=== Exercise ===
Word for word, the data below must be repeated in full; no picture is to be included.

[The records]

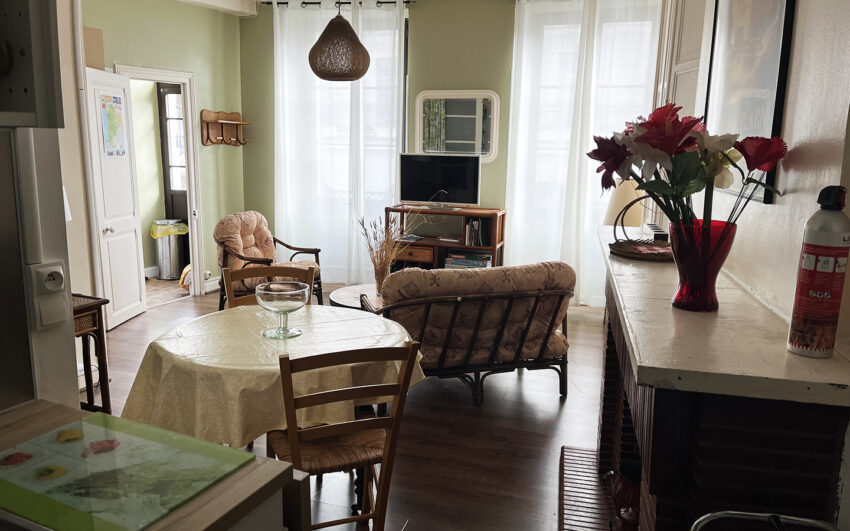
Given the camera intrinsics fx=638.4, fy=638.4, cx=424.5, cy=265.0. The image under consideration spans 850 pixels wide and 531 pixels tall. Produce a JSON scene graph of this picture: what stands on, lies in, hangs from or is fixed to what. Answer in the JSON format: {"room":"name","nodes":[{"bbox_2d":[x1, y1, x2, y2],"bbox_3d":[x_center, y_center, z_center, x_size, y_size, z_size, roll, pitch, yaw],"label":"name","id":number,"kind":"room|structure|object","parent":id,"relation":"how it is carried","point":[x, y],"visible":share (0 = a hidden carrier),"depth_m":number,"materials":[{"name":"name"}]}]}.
{"room":"living room","nodes":[
{"label":"living room","id":0,"kind":"room"},
{"bbox_2d":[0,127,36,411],"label":"refrigerator","id":1,"kind":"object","parent":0,"point":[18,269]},
{"bbox_2d":[0,0,87,413],"bbox_3d":[-1.367,-0.128,0.895,0.605,2.781,2.168,4,11,16],"label":"wall","id":2,"kind":"structure","parent":0,"point":[72,338],"depth_m":1.56,"materials":[{"name":"white paint"}]},
{"bbox_2d":[0,0,63,128],"bbox_3d":[-0.880,-0.579,0.821,0.361,0.778,0.659,4,11,16],"label":"wall cabinet","id":3,"kind":"object","parent":2,"relation":"attached to","point":[31,92],"visible":1,"depth_m":1.07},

[/The records]

=== Task solution ===
Given the camera intrinsics fx=638.4, fy=638.4, cx=424.5, cy=265.0. The image under consideration spans 850 pixels wide and 531 pixels tall. Produce a JSON scene graph of this picture: what stands on, lies in, hangs from or is fixed to what. Answer in the JSON format: {"room":"name","nodes":[{"bbox_2d":[x1, y1, x2, y2],"bbox_3d":[x_center, y_center, z_center, x_size, y_size, z_size, roll, pitch, yaw],"label":"name","id":number,"kind":"room|structure|object","parent":id,"relation":"how it is carried","point":[x, y],"visible":share (0 = a hidden carrier),"depth_m":number,"materials":[{"name":"name"}]}]}.
{"room":"living room","nodes":[
{"label":"living room","id":0,"kind":"room"},
{"bbox_2d":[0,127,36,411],"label":"refrigerator","id":1,"kind":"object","parent":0,"point":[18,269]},
{"bbox_2d":[0,0,87,413],"bbox_3d":[-1.367,-0.128,0.895,0.605,2.781,2.168,4,11,16],"label":"wall","id":2,"kind":"structure","parent":0,"point":[72,338],"depth_m":1.56,"materials":[{"name":"white paint"}]},
{"bbox_2d":[0,0,63,128],"bbox_3d":[-0.880,-0.579,0.821,0.361,0.778,0.659,4,11,16],"label":"wall cabinet","id":3,"kind":"object","parent":2,"relation":"attached to","point":[31,92],"visible":1,"depth_m":1.07},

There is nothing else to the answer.